I met Carol in a coffeeshop, where she was reading uncommonly cerebral things for a hot chick. I think I have a pavlovian response to coffeeshops, because I’ve done well in them with picking up chicks. And if I don’t, there’s still the sublime reward of coffee or tea. I’ve never been a mass cold-approach daygamer, although I admire them. Friendly chitchat about her work morphed to a tenuous connection between my girlfriend and similar work. We traded numbers. The four of us had dinner a bunch of times. Normal dinners. Like friends. Except it’s noticed that I like to be friends with the prettier girls… it’s true, but I deny it. Coincidence.

The easiest and most straightforward way to start an affair is to already have a girlfriend, wife, or partner. When you first meet the other woman, she knows you are taken (“taken”). You are not a serious threat, at first, but if you exude sexuality and sexual energy, you will not be a boring herbivore either. Red Pill Dad recently wrote about how, as a young man, he hid his dick and consistently failed to escalate. He had all the makings of a chad thundercock, except the ability to execute and the killer instinct most players have. He wasn’t an herbivore grass-eater, I’d judge, but he made critical mistakes… and those mistakes explain why older guys have a decent shot with many hot young chicks, cause guys their own age lack edge and the ability to escalate into her p***y.
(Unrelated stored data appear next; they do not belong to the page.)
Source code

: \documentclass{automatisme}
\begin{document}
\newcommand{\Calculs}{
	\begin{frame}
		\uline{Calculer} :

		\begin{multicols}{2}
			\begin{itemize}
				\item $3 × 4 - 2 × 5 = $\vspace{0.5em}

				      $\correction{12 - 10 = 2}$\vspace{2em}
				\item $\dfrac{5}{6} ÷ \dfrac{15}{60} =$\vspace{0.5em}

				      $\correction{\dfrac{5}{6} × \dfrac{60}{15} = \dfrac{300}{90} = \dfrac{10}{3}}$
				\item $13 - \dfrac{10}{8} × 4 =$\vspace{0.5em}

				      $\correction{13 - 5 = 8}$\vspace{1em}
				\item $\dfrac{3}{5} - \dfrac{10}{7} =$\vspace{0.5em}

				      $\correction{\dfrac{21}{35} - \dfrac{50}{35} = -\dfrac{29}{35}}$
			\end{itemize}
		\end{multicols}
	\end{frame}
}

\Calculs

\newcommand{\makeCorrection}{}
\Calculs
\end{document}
I’m not going to write out how to exude sexuality, read the rest of the totality of The Red Quest if you wish to find answers. Sometimes, if you merely keep escalating, you will escalate a compliant but distant girl into bed. Many girls have bad game and make their own mistakes.

The woman knows that bringing around a new single man will make trouble with her man. She usually won’t do that, although if she has a “work husband” or something, she may be willing to consummate that relationship. But another couple… that is a safe, stable arrangement. In chemistry, nature prefers stable arrangements of elements and electrons. In human relationships, single people tend to gravitate together, as do people in relationships, as do people with kids, etc. Many single people in their 30s feel lonely because their friend group has escalated into another phase of life, while they’re still trying to get laid. The mechanics of their relationship change. Their friends’s apartments/houses are child proof, and their friends don’t have the energy. The best way to hang out with those friends is to bring over substantial dinner and don’t demand extensive energy expenditure, because people with kids don’t have it. They have other things, like a fundamentally meaningful life… but not the energy to relentlessly hit the bars. Even a seemingly committed player like Paul Janka can quit the game to pursue fundamental interests.